The report on Colonialism and Properties now in the care of the NT including links with Historic Slavery published in September 2020, have stirred a predictable response of support and outrage, mimicking the wider cultural wars of our times. However the ongoing online recriminations and cheers miss the point. The NT is neither attempting virtue signalling nor finally addressing the wrongs of imperial history. In fact it is facing up to an existential threat to its very existence.

How so? Well the interim report, which states it is not apportioning blame to anyone, is an attempt to open the debate and is actively seeking feedback from its membership. This publication, which consisted of a fairly staid series of essays (The East India Company, The British Raj after 1857 and Banking & Bankers to give some example chapter headings) would not raise any eyebrows from a recent student of early modern and modern British history. However it has caused considerable outrage on the twitter sphere. Comments range from the NT pandering to marxist politcal tendencies to being preachy and ramming down the BLM agenda where it’s not wanted. So why examine our colonial past and the links to historical slavery now?

In a naive world, NT may have wanted to address these stories because they are interesting, relevant and topical. Although all true, I dont think that is the key reason. Nor is the NT doing this because they have been infiltrated by lefty Marxists and do gooders who are woke, as many of its critics claim. In fact this is part of a programme to keep the NT relevant.

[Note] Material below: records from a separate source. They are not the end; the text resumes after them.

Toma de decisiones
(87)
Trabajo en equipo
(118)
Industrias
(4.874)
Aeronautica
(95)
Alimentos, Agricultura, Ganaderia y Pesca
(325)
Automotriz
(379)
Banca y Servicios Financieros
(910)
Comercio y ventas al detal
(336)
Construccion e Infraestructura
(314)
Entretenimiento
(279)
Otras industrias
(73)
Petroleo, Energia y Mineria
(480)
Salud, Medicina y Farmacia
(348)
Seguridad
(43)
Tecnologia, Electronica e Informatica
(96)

Following research into visitors, volunteers and other stakeholders, its become abundantly clear to the NT, that it will struggle as the Baby Boomer generation is suceeded by generations X, Z and Millennials. The NT is a business and it has to maintain its membership, run profitable cafes and shops and recruit and keep an army of volunteers. After extensive research NT is convinced that to survive it needs to change to ensure it is relevant to younger generations. Future NT volunteers have higher expectations of volunteering, it has to be rewarding and chime with their values and beliefs. Younger people are likely to volunteer their time, but compared to their parents generation they are more likely to do so for causes they support. They have a tendency to be careful consumers, have greater awareness of diversity and inclusion and be more likely to be interested in social justice and support brands that take a stand on issues they care about. That might be one reason so many corporations (Fitbit, Nabisco, Microsoft, AirBnB and Unilever to name a few) are jumping on the BLM bandwagon.

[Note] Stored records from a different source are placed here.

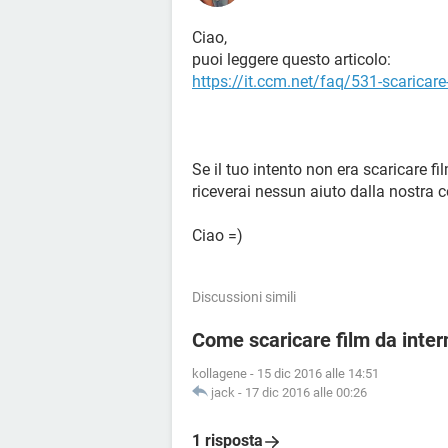
Ciao,
puoi leggere questo articolo:
https://it.ccm.net/faq/531-scaricare
Se il tuo intento non era scaricare f
riceverai nessun aiuto dalla nostra
Ciao =)
Discussioni simili
Come scaricare film da inter
kollagene
-
15 dic 2016 alle 14:51
jack
-
17 dic 2016 alle 00:26
1 risposta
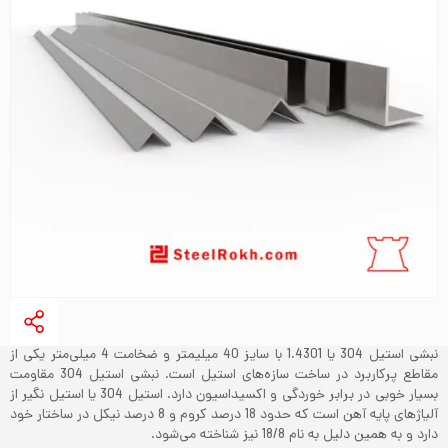
نبشی استیل 304 یا 1.4301 با سایز 40 میلیمتر و ضخامت 4 میلی‌متر یکی از
مقاطع پرکاربرد در ساخت سازه‌های استیل است. نبشی استیل 304 مقاومت
بسیار خوبی در برابر خوردگی و اکسیداسیون دارد. استیل 304 یا استیل نگیر از
آلیاژهای پایه آهن است که حدود 18 درصد کروم و 8 درصد نیکل در ساختار خود
دارد و به همین دلیل به نام 18/8 نیز شناخته می‌شود.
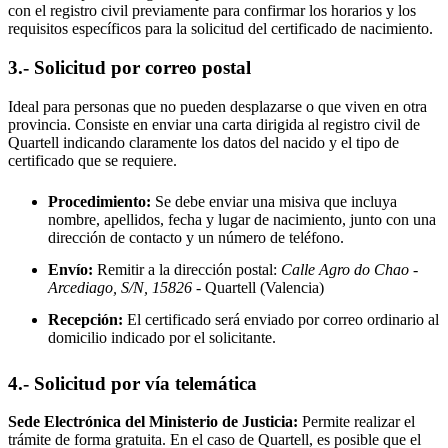
con el registro civil previamente para confirmar los horarios y los
requisitos específicos para la solicitud del certificado de nacimiento.
3.- Solicitud por correo postal
Ideal para personas que no pueden desplazarse o que viven en otra
provincia. Consiste en enviar una carta dirigida al registro civil de
Quartell
indicando claramente los datos del nacido y el tipo de
certificado que se requiere.
Procedimiento:
Se debe enviar una misiva que incluya
nombre, apellidos, fecha y lugar de nacimiento, junto con una
dirección de contacto y un número de teléfono.
Envío:
Remitir a la dirección postal:
Calle Agro do Chao -
Arcediago, S/N, 15826
- Quartell
(Valencia)
Recepción:
El certificado será enviado por correo ordinario al
domicilio indicado por el solicitante.
4.- Solicitud por vía telemática
Sede Electrónica del Ministerio de Justicia:
Permite realizar el
trámite de forma gratuita. En el caso de
Quartell
, es posible que el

NT is a brand too, it needs the buy in of its audience, which includes potential volunteers. If younger generations think that the NT is not being truthful about colonial history and is ambigious about issues that they care about, the NT is likely to decline and become irrelevant to them. The current examination of history may alienate a sizeable minority of the Baby Boomer generation, but the NT understands that its future lies elsewhere. As the majority of Baby Boomers move on from early retirement to being less active, they become increasingly less important to NT, while other audiences become more important. Demographics dictate the National Trust can’t afford not to address newer generations.